The problem, simply put, is the upgrade to IOS 16 caused the automatic backups of my iPhone to my Macbook to suddenly fail spectacularly. And yes, I said fail because they no longer happen automatically. They require manual intervention.

Every morning, prior to the IOS 16 upgrade, I would put my iPhone on the magsafe, go into my office, start my macbook and go about my workday. Now, when I start my macbook, I get a message saying my iphone is locked and I need to enter a passcode in order to back it up. I have to do this every time.

I don't care about synch, I don't care about itunes and I don't care about "using a lot of battery". I don't want to turn off synch and I don't want to turn off show this iphone. What I want is my iphone automatically backing up to my laptop every day so that I always have a full, restorable backup of my phone. I should not have to enter a passcode for this to happen between two devices that trust each other.
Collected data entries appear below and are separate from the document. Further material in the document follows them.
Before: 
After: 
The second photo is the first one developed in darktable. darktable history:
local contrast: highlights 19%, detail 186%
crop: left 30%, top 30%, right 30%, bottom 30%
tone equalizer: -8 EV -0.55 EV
And using the "It's in the name of security" excuse is a fallacy. By that definition of "security", we would have to enter a passcode every time we connected out earbuds or our magic mouse. Once I introduce my laptop to my phone, they know each other and should talk to each other without any intervention.

"...it is trivially easy to get most of the content of the phone"

If they have hacked my Mac, they don't need any content from my iPhone.

Emails? Texts? Contacts? Photos? Documents? All of that is already on my Macbook. What is also on my Mac are previous iPhone backups. What does the passcode for a new backup do to prevent them from accessing those?

Again, saying that preventing two devices that trust each other from communicating is a "security" thing is a lie.

The main factor of my moving from a Microsoft world into an Apple world was the interoperability of the Apple products. If Apple is moving away from that interoperability, calling it "security" and not providing a way for me to opt-out, it might be time to move on.